Un véritable naturalisme littéraire est-il possible ou même souhaitable ?

Jonathan Coe et Will Self, qui appartiennent à la
même génération et se sont imposés depuis une
bonne dizaine d'années comme deux figures emblématiques
de la scène littéraire britannique, se
connaissent et même se reconnaissent mutuellement,
se lisent et, au moins au sens littéral du terme, s'apprécient.
[...] D'où l'échange auquel il nous a été
donné d'assister, un échange amical et courtois, mais
sans concession, où il ne s'agissait certes pas de blesser,
mais résolument de contrer.
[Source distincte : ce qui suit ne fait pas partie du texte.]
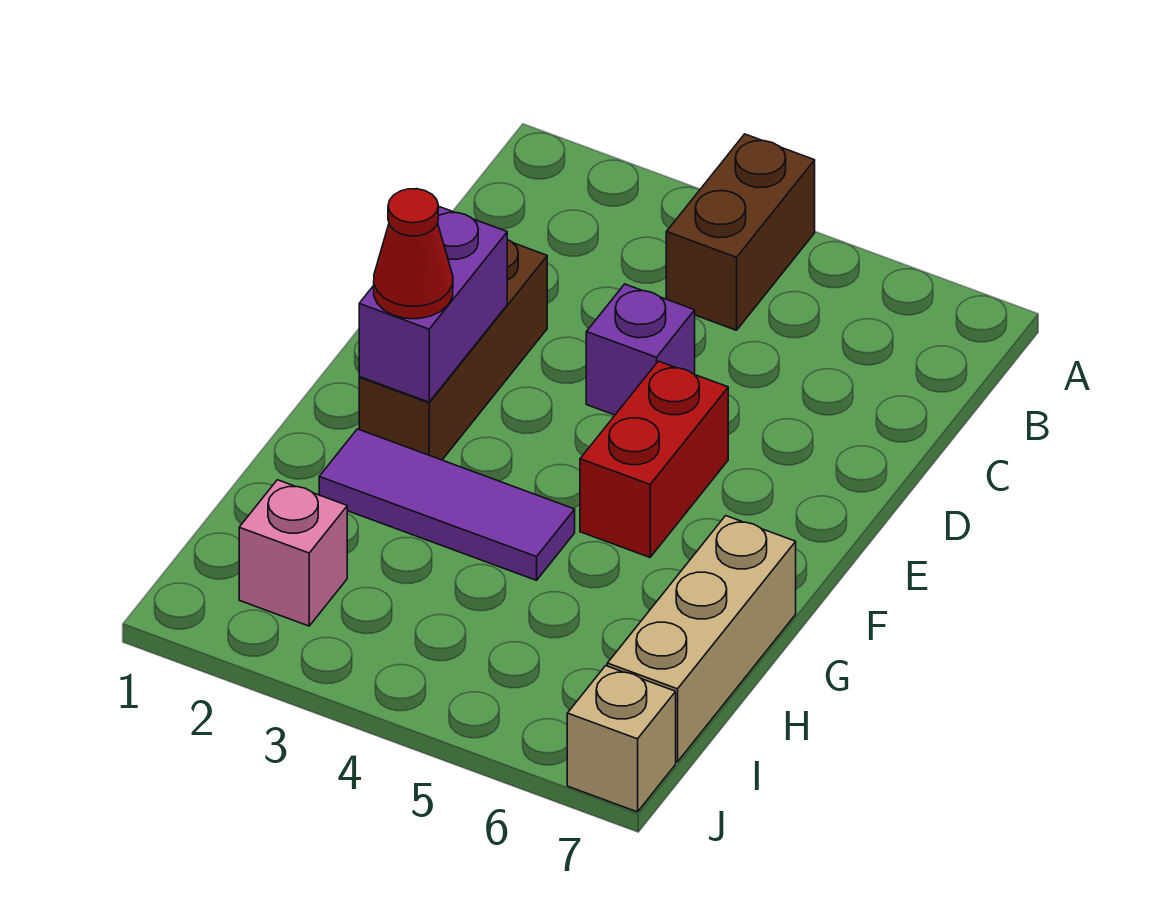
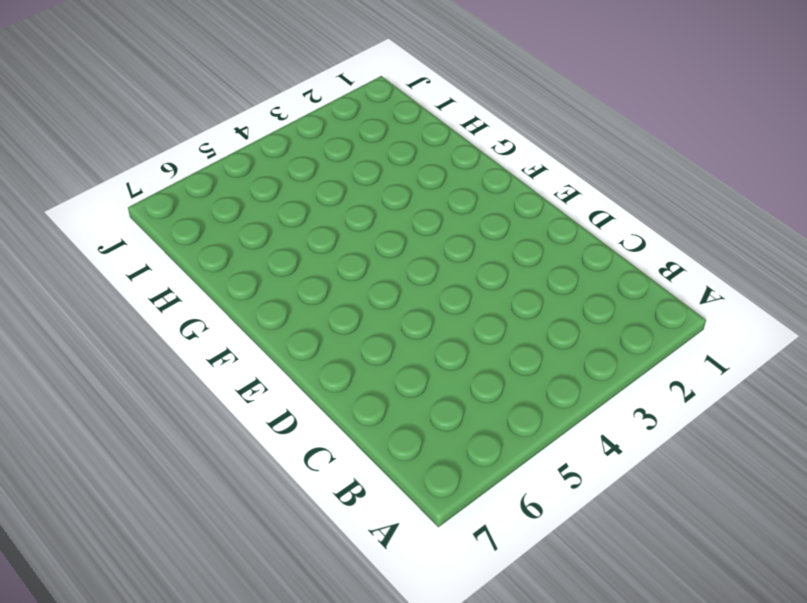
none -> brown brick A4:B4 level 1
none -> brown brick D2:F2 level 1

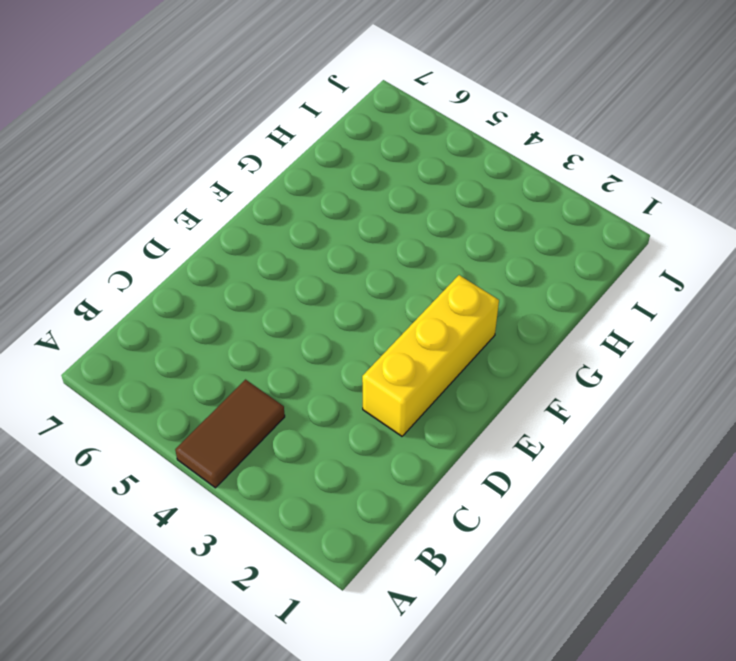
brown tile A4:B4 level 1 -> brown brick A4:B4 level 1
yellow brick D2:F2 level 1 -> brown brick D2:F2 level 1
none -> purple brick D4 level 1
none -> red brick E5:F5 level 1

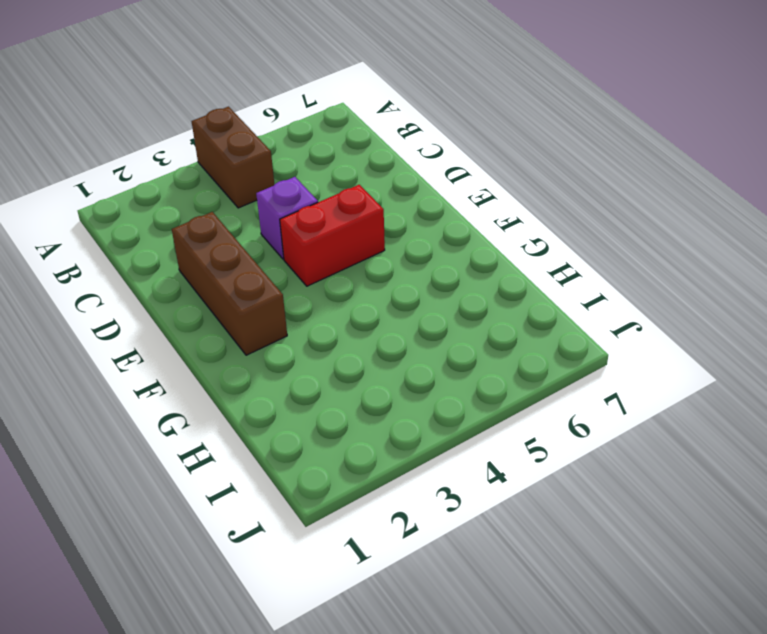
red brick E4:E5 level 1 -> red brick E5:F5 level 1
none -> purple tile G2:G4 level 1
none -> tan brick G7:I7 level 1

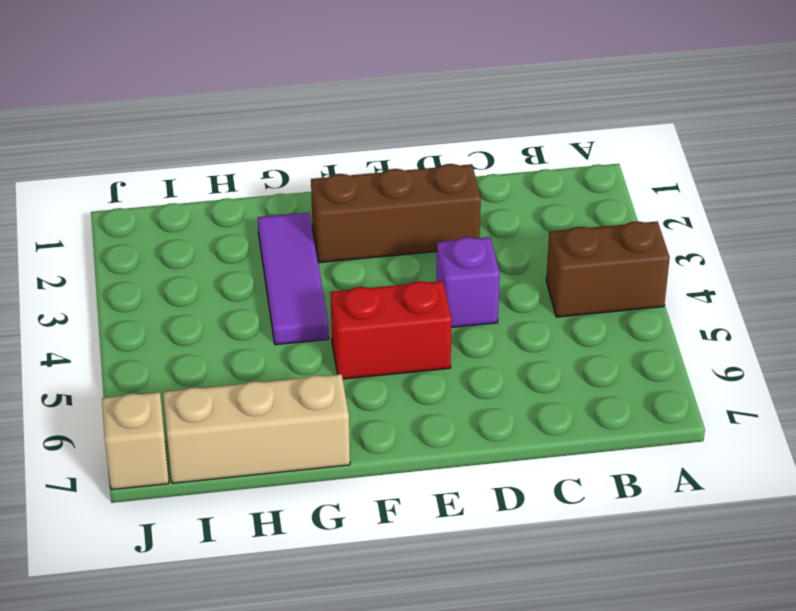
none -> pink brick I2 level 1
none -> purple brick E2:F2 level 2

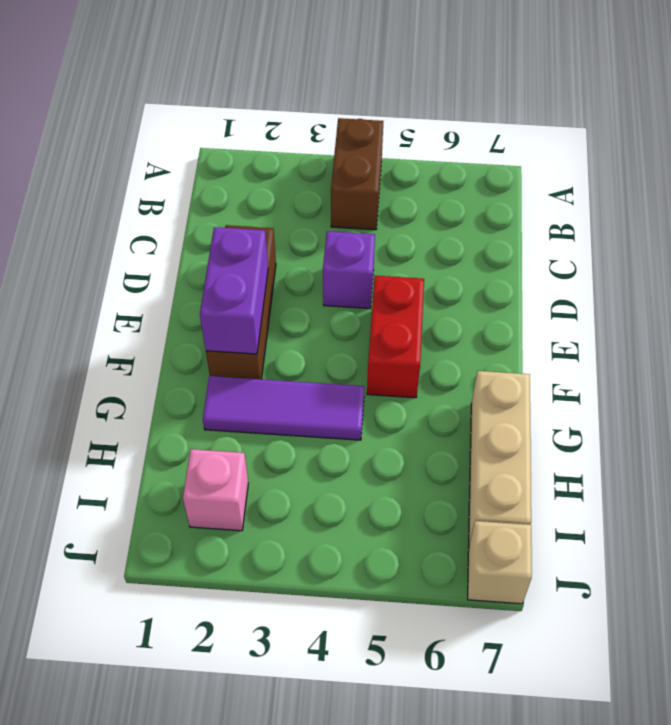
none -> red cone F2 level 3

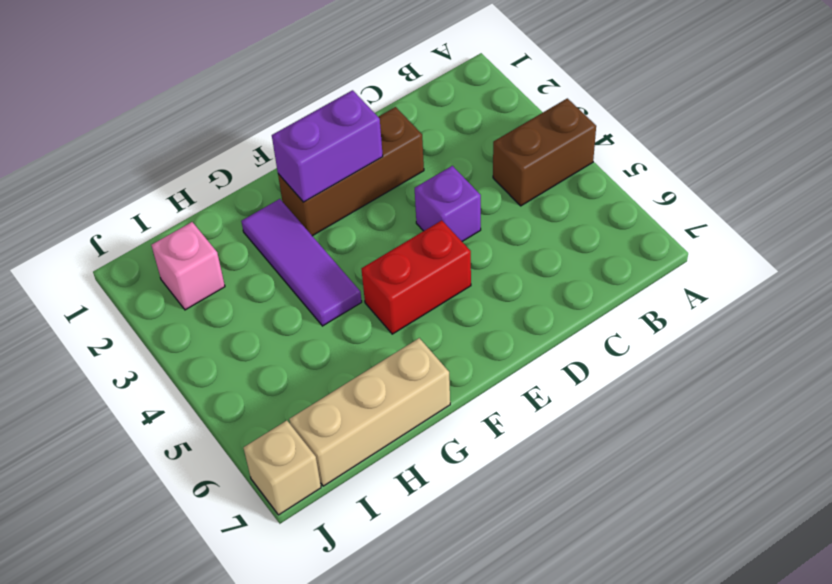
none -> red cone F2 level 3

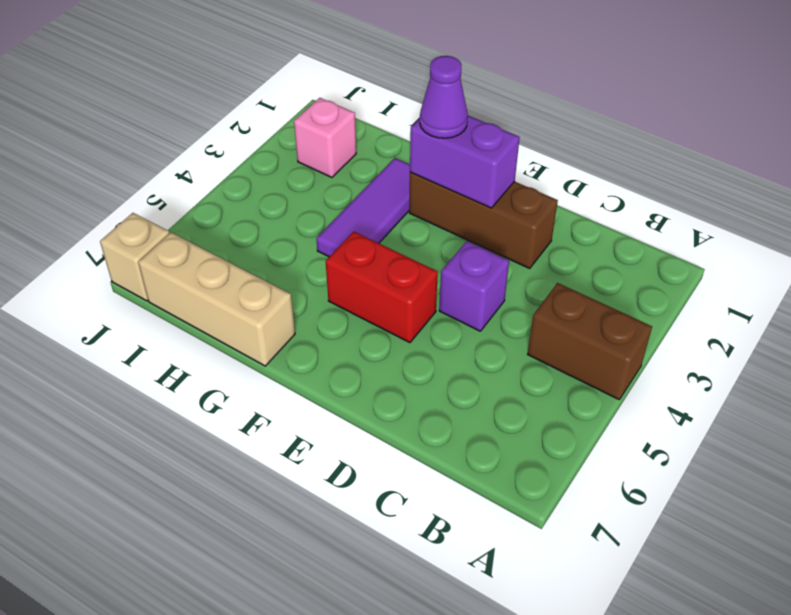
purple cone F2 level 3 -> red cone F2 level 3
C'est bien le souvenir
que j'ai gardé de cette soirée, souvenir aussi marquant
que celui des deux lectures, si différentes, qui
l'ont ouverte : celle de Will Self, proférant son texte
de toute sa puissance physique, martelant les syllabes
jusqu'à ce qu'elles sonnent comme peut sonner
le macadam sous les semelles cloutées, les nuits de
rage ; celle de Jonathan Coe, tissant délicatement
l'ironie sous-jacente à un extrait de Bienvenue au club
sur une mélodie subtile qui vous précipitait aussitôt
dans une illusion confortable de fauteuil-club en
cuir, à l'heure du quatrième single pure malt.